Politisch verpfuschtes Leben

Zum Rücktritt des DDR-Schriftstellerverbandsvorsitzenden Hermann Kant  ■ G A S T K O M M E N T A R

Ich lese von physischem Druck, der auf Hermann Kant, so er selber, ausgeübt worden sei - er muß wohl nicht recht wissen, was das ist. Letzte Woche betraten meine Frau und ich den Leipziger Stasi-Knast, in dem wir gesessen haben, als Hermann Kant seine Laufbahn als munterer Korrespondent des 'Neuen Deutschland‘ begann; das hat meine Erinnerung an physischen Druck aufgefrischt.

Daß er unter psychischem Druck steht, will ich gern glauben.
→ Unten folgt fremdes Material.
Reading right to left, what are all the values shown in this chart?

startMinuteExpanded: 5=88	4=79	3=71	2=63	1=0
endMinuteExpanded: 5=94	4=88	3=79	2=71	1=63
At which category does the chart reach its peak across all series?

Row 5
Das standen die Schriftsteller, die 1979 gegen die Strafverfolgung Stefan Heyms protestierten, der seinen Collin-Roman entgegen den Zensurgesetzen der DDR in der Bundesrepublik hatte veröffentlichen lassen, auch. Das war die Stunde, da Hans Noll uns „kaputte Typen“ nannte. Das war die Stunde, in der Kant die Verdammungsrede hielt, er, der immer hinzugezogen wurde, so Heym später in seinem Nachruf, wenn „der Dolch im Gewande erforderlich“.

Kant hat einen großartigen Roman geschrieben, Der Aufenthalt. In den letzten Jahren versuchte er die Quadratur des Kreises, ein staatstreuer Diener und gleichzeitig ein wahrhaftiger Schriftsteller zu sein. Ihm gelangen gerade noch kleinbürgerliche Humoresken, die er, ein glänzender Rezitator, auch gern im westlichen Deutschland vortrug, das er offiziell Bestseller-Country schimpfte.
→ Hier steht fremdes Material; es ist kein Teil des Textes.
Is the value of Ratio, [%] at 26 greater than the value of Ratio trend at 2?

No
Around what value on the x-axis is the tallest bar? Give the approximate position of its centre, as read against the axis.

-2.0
Der Aufenthalt“, in dem er seine Erfahrungen in polnischer Gefangenschaft beschrieb, war in Wahrheit sein erstes Buch, obwohl es als viertes oder fünftes erschien; an ihm hat er hart gearbeitet. Der Ulbricht-Honecker-Staat dankte ihm mit allen Orden und Ehren, die verfügbar waren, auch Professor ist er geworden. Er genoß die Privilegien eines mächtigen Mannes. Nun ist er vielleicht nur noch eines, Schriftsteller. Es wird still um ihn werden, und in dieser Stille wird er dem Volk aufs Maul schauen können. Er könnte sich auf die Zeit besinnen, in der er seinen „Aufenthalt“ schrieb. Und er hat einen großartigen Romanstoff: sein eigenes politisch verpfuschtes Leben.